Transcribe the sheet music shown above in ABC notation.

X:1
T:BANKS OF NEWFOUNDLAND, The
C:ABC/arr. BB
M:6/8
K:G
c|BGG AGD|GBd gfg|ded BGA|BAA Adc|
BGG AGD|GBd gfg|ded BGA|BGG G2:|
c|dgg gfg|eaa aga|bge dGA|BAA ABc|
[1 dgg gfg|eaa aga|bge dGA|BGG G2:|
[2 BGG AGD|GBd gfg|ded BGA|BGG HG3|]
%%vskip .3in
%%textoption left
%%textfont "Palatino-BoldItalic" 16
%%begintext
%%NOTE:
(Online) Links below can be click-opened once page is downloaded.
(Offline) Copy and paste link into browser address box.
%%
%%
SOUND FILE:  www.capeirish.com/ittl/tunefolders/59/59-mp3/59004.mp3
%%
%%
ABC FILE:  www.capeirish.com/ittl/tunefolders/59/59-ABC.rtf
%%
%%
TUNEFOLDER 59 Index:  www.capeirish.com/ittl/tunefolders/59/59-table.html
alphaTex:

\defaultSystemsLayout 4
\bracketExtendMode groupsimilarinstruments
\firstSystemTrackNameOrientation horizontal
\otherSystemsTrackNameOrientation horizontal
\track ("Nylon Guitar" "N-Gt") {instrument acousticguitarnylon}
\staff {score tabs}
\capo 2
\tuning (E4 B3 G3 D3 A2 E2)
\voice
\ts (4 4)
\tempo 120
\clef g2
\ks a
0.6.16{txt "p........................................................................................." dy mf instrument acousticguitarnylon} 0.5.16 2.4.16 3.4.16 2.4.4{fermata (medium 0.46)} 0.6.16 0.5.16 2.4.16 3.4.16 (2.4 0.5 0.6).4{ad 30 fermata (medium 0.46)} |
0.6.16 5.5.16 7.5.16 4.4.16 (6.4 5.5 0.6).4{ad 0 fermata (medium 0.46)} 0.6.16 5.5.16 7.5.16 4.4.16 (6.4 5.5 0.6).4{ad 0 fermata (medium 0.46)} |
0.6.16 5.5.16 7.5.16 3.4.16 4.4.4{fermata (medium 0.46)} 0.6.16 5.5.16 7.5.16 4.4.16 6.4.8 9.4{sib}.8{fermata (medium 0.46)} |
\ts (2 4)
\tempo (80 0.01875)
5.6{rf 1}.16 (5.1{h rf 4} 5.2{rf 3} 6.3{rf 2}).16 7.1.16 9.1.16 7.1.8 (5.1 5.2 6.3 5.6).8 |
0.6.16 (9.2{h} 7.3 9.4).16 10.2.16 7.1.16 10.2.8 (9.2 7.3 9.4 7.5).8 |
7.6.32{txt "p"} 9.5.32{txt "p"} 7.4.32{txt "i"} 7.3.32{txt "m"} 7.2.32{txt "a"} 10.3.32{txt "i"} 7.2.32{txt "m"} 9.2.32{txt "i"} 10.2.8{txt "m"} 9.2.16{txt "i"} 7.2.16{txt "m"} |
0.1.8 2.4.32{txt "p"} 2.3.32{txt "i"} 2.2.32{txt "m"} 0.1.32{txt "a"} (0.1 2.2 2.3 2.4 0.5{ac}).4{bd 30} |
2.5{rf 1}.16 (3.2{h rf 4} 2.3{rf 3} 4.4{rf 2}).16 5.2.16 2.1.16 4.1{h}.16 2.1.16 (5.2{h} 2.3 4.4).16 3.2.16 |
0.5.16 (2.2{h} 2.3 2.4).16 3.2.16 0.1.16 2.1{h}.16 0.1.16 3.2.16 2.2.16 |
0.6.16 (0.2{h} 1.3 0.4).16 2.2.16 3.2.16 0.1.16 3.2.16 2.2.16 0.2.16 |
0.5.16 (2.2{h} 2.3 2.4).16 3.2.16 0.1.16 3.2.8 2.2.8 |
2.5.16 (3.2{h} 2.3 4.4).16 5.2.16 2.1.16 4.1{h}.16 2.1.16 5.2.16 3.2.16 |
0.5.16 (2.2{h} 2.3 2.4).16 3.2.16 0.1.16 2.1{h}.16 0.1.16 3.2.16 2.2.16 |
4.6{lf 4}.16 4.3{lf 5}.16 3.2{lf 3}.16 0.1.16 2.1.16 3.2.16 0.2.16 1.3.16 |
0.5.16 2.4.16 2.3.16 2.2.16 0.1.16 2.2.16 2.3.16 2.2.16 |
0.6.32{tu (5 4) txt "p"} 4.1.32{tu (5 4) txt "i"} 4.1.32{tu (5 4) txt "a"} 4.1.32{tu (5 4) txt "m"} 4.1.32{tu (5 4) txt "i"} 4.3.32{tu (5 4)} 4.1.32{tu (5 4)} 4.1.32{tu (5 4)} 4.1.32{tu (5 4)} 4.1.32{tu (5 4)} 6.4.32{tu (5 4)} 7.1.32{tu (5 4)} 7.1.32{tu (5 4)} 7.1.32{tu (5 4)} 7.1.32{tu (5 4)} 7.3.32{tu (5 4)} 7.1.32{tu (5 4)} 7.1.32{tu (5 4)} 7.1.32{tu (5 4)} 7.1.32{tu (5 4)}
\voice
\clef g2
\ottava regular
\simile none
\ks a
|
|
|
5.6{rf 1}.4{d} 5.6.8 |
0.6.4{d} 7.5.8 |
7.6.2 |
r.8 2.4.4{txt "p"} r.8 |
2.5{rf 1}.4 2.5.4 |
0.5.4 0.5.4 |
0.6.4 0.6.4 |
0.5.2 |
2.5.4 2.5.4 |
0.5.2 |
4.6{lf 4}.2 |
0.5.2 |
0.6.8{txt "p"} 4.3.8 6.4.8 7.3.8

- - - - -

Locate every line in the items that contains the string "FILE" and copy each one in full. Case counts.

SOUND FILE:  www.capeirish.com/ittl/tunefolders/59/59-mp3/59004.mp3
ABC FILE:  www.capeirish.com/ittl/tunefolders/59/59-ABC.rtf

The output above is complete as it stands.